I am not sure who is the intended user of this fusion api as with all things prompt + model matter.
I found that Fable didn't have as much of an impact when put in a team.
But it was/is a very pleasant model to work with 1:1. And was the first time I didn't use my primary team based workhorse in months, across 10s of sessions last week.
One scenario I can see it working is writing markdown specs before the coding starts and analysing it for gaps.
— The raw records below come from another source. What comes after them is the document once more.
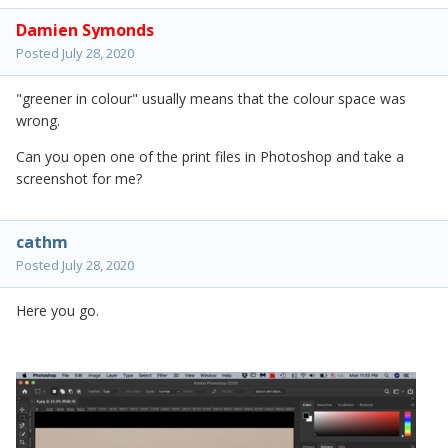
Damien Symonds
Posted
July 28, 2020
"greener in colour" usually means that the colour space was
wrong.
Can you open one of the print files in Photoshop and take a
screenshot for me?
cathm
Posted
July 28, 2020
Here you go.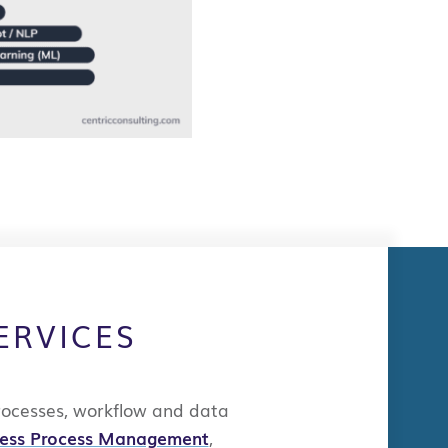
ERVICES
rocesses,
workflow
and data
ness Process Management
,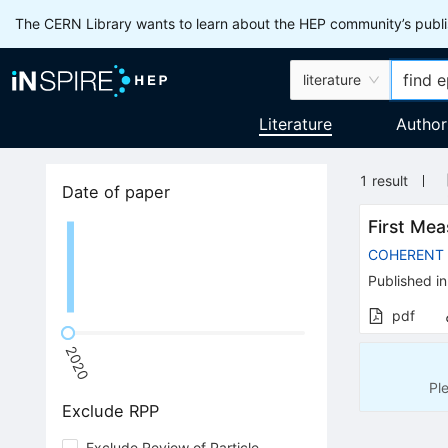
The CERN Library wants to learn about the HEP community’s publis
literature
Literature
Author
1
result
Date of paper
First Mea
COHERENT
Published in
pdf
2020
Pl
Exclude RPP
Exclude Review of Particle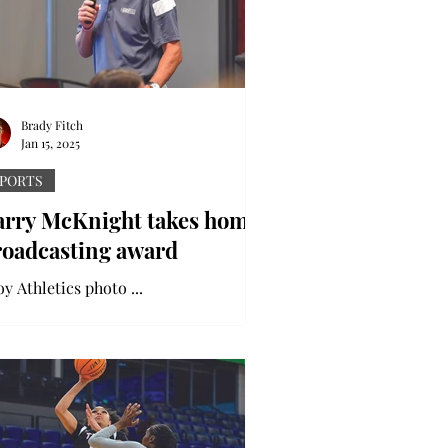
Brady Fitch
Jan 15, 2025
PORTS
arry McKnight takes home
roadcasting award
Troy Athletics photo ...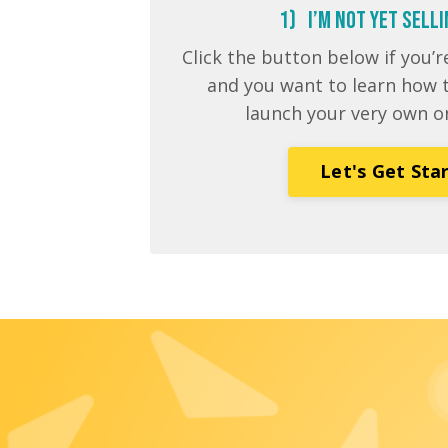
1) I’m NOT Yet Sell
Click the button below if you
and you want to learn how t
launch your very own o
Let's Get Sta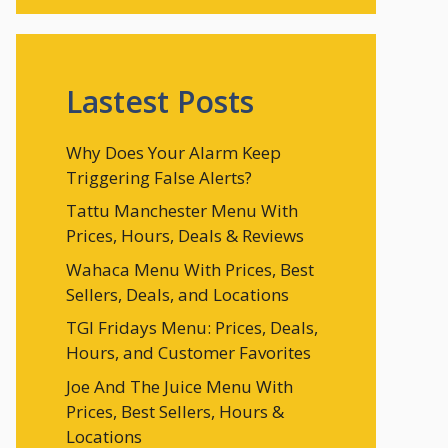
Lastest Posts
Why Does Your Alarm Keep
Triggering False Alerts?
Tattu Manchester Menu With
Prices, Hours, Deals & Reviews
Wahaca Menu With Prices, Best
Sellers, Deals, and Locations
TGI Fridays Menu: Prices, Deals,
Hours, and Customer Favorites
Joe And The Juice Menu With
Prices, Best Sellers, Hours &
Locations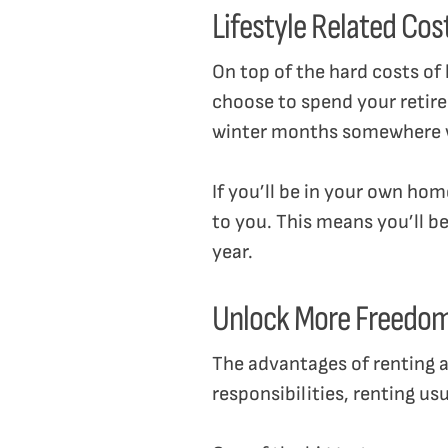
Lifestyle Related Cos
On top of the hard costs o
choose to spend your retire
winter months somewhere wa
If you’ll be in your own ho
to you. This means you’ll be
year.
Unlock More Freedo
The advantages of renting as
responsibilities, renting u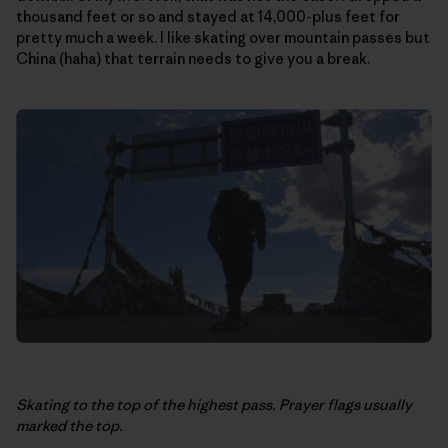
thousand feet or so and stayed at 14,000-plus feet for
pretty much a week. I like skating over mountain passes but
China (haha) that terrain needs to give you a break.
Skating to the top of the highest pass. Prayer flags usually
marked the top.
That’s so few tokens that throwing as much LLM against it as possible is worthwhile regardless of cost per million tks
Two instances of the same model, a producer and a reviewer, and the loops doesn't end until everybody's happy.
I had been trying to fill this up with big models but it doesn’t seem like these give a good return per Gb
I’m looking at that and wondering would I be better off running multiple such models in parallel. It would probably be a better way to load balance across SLI.
My guess is the scaling will be more “mythical man month” than “no more free lunch” - the interaction of models resembling social dynamics moreso than multi-core setups.
Given that these actors are largely homogenous in culture and incentivising, and coordination overhead is drastically reduced.
Commonly we consider optimal team size to be between 3 and 7 and Brookes’ maximum team size is around 10 or so before the system fails. It should be possible to blow way past those numbers and still experience increased gains in productivity as long as you can keep all your instances stoked.